В подтверждение верности ее суждений снова слышит шаги Заруцкого на лестнице. Шаги спокойные. Ничего не случилось. Оказывается, это доставили к насаду кызылбашевского купца Муртазу и боярина Волынского, последнего, если не считать Олуфьева, московского боярина, так и не перебежавшего к Одоевскому.

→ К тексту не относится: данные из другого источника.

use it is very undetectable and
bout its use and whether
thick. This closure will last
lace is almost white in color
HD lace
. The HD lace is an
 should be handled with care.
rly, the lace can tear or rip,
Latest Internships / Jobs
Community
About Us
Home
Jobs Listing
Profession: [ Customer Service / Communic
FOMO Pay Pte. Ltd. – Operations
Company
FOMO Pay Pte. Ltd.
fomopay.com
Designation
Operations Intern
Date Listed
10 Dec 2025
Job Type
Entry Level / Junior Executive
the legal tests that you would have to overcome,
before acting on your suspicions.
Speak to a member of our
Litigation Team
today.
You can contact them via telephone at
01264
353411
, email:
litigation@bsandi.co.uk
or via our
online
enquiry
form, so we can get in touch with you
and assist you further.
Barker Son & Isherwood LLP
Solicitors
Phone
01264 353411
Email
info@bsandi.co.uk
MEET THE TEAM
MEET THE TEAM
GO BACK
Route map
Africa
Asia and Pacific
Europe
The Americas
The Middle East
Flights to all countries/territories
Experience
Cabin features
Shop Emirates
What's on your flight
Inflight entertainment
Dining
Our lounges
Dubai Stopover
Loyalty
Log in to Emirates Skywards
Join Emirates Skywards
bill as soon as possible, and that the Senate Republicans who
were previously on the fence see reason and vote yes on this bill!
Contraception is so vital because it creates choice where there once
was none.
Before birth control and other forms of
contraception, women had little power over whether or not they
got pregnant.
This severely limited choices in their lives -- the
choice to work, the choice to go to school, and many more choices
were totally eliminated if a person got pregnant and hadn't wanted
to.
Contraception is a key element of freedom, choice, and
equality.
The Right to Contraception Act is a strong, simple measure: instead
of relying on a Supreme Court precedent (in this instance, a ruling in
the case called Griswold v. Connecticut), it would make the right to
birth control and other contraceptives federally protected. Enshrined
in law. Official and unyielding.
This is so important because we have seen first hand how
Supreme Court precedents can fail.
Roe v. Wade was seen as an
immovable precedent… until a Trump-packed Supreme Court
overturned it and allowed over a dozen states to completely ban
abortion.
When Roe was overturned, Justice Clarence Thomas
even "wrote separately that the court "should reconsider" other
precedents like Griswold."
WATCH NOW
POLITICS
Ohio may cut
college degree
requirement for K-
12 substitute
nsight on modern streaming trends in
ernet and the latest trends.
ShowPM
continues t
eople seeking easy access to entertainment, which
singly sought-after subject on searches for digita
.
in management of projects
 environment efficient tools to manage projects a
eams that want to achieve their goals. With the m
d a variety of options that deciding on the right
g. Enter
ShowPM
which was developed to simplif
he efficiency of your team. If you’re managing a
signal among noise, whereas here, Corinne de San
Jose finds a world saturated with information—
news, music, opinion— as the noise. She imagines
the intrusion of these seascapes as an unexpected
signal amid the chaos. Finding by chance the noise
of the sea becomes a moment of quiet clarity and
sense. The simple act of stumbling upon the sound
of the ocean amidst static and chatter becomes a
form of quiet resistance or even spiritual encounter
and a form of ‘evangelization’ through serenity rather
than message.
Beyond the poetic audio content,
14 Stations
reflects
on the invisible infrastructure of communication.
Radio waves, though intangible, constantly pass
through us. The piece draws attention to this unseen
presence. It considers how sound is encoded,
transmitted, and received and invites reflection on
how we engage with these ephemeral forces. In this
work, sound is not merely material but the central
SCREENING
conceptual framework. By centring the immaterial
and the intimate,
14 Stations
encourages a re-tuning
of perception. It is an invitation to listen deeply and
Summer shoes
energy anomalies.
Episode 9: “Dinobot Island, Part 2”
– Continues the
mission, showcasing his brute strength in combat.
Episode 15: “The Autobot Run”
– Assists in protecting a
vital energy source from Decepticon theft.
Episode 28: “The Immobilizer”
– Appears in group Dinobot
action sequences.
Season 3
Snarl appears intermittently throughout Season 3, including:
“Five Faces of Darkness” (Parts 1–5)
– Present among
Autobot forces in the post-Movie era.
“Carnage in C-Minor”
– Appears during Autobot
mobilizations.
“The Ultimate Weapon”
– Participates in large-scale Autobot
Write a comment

Волынский счастливчик. Ему, да еще дюжине черкас, только и удалось выжить из всего отряда, посланного Заруцким под Кострому на захват Михаила Романова с его матерью Марфой, когда Михаила царем московским нарекли. Проводники — мужик какой-то да ярыжка отставной — вместо Костромы завели отряд в пошехонские дебри, где одни померзли, другие земскими людьми побиты были. Слух, однако же, о маневре Заруцкого до московских властей дошел, Волынского почли предводителем отряда, каковым был вовсе не он, а шляхтич ротмистр Синявский, тоже, кстати, выживший. На Волынского объявили розыск, и куда податься боярину — добрался к Заруцкому в Астрахань. По гроб жизни благодарный донскому атаману за прибежище, Волынский, хотя и не храбрец душой, решения казацкого за Яик не принял, и быть бы ему иссеченным, когда б не Олуфьев. Заступился боярин за боярина, и заступка эта казаками была принята. Марине Волынский неприятен: пьянством да распутством славен, в одежде неопрятен и словоречив без меры. Ранее тоже не жаловавший Волынского, Заруцкий теперь говорит о нем как о герое и тем сам жалок в глазах Марины.

— Если на море пойдем, у Астрахани сечи не миновать? — спрашивает Марина.

Заруцкий руками разводит: мол, дурным головам с правдой не знаться.

— Тереня хочет подослать людишек в Астрахань, чтобы слух распустили, будто ногайской стороной на Яик идем. Только Хохлов не дурень, поймет, что без коней степь не пройти. Да и людишки-то Теренины ненадежны, продадутся почем зря. Права, царица, сечи не миновать. Можно, конечно, прорваться, сколько б стругов Хохлов ни насобирал, у нас больше, и пушками, умеючи, отбиться не хитро… Ладно, царица, — машет рукой, — отдыхай! Теперь все как Бог даст. Пойду места поищу себе… Шапка-то моя где?